From a Law and Political Economy (LPE) standpoint, these patterns are unsurprising. Following Hale and Hohfeld, different combinations of background laws shift coercive power relations in the economy. And, by shaping the relative bargaining powers of workers and capitalists, these legal rules influence the relationship of employee compensation to productivity. Following Hale’s analytical framework, one could argue that welfare states provide workers with an alternative to employment-based benefits in a way that increases workers’ ability to resist employers’ coercive power over wages. Further, despite the relatively large productivity-wage gaps of the US, Finland, and Sweden, there are major institutional differences between the U.S. and the two northern European ones with regard to welfare state development and unionization. Moreover, the northern European countries show differences among themselves. Finland and Sweden on the one hand, and Norway and Denmark on the other hand, have different employee compensation /productivity gaps, suggesting important legal-institutional variations within the northern European models. Together these patterns exemplify Robert W. Gordon’s observation that “The same body of law, in the same context, can always lead to contrary results because law is indeterminate at its core, in its inception, not just in its applications.”

In sum, MPT has profound analytical and empirical problems. It is no surprise that the late distinguished neoclassical economist Frank Hahn concluded: “This [neo-classical] theory has nothing simple to offer in answer to the question why is the share of wages, or of profits, what it is? The question is prompted by our interest in the distribution of income between social classes, and social class is not an explanatory variable of neoclassical theory.”

Given the capital critique, LPE provides the appropriate framework to analyze the distribution of income. The libertarian paradigm is nothing but a reshuffling of coercive power in favor of the wealthy by a changing of the background laws. As I argued elsewhere, each period’s juridical relations determine a particular distribution of wealth and power and thus provide the basis for future challenges to the current economic structure. These power struggles, both as consequences and causes of the underlying legal infrastructure, determine particular wage/profit distributions. And as the constitutional theory of money recognizes, because distributional struggles entail money flows they are fundamentally structured by the economy’s politically enforced, legal foundations.
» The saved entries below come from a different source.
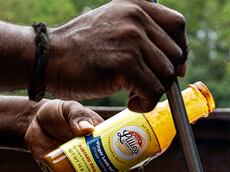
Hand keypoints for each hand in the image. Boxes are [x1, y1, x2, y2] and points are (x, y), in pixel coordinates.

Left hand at [25, 99, 143, 171]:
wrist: (34, 122)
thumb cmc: (58, 113)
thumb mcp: (70, 109)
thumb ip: (78, 116)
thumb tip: (87, 130)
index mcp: (106, 142)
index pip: (128, 157)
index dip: (136, 167)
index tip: (135, 171)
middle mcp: (98, 160)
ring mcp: (82, 170)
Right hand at [46, 0, 186, 112]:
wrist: (48, 58)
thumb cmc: (77, 50)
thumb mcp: (110, 24)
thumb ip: (138, 31)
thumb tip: (174, 59)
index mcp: (136, 6)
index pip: (177, 25)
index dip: (181, 50)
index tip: (175, 68)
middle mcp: (137, 19)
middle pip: (175, 55)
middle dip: (165, 77)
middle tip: (145, 88)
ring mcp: (132, 40)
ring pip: (166, 76)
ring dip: (154, 93)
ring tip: (134, 96)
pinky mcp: (125, 64)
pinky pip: (153, 91)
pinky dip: (146, 104)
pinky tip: (131, 103)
The highly influential Public Choice School engages in an elaborate process of gaslighting by concealing both the problems with its own analytical foundations and the inequality, social exclusion, and economic insecurity that its policies generate. After all, it is difficult to imagine that scholars such as James Buchanan were unaware of the capital critique, a debate raging between scholars at two major universities, or the types of data presented here. The empty rhetoric of “economic liberty” consists of the use of a type of political language that, in the words of George Orwell, consists “largely of euphemism, question-begging and sheer cloudy vagueness,” while providing “largely the defence of the indefensible.” And laissez faire is a useful type of doublespeak which deepens power inequalities without appearing to do so. It involves the naming of “things without calling up mental pictures of them.” The reality behind the facade is, of course, a motivation to return to the type of labor relations that prevailed during the Lochner era.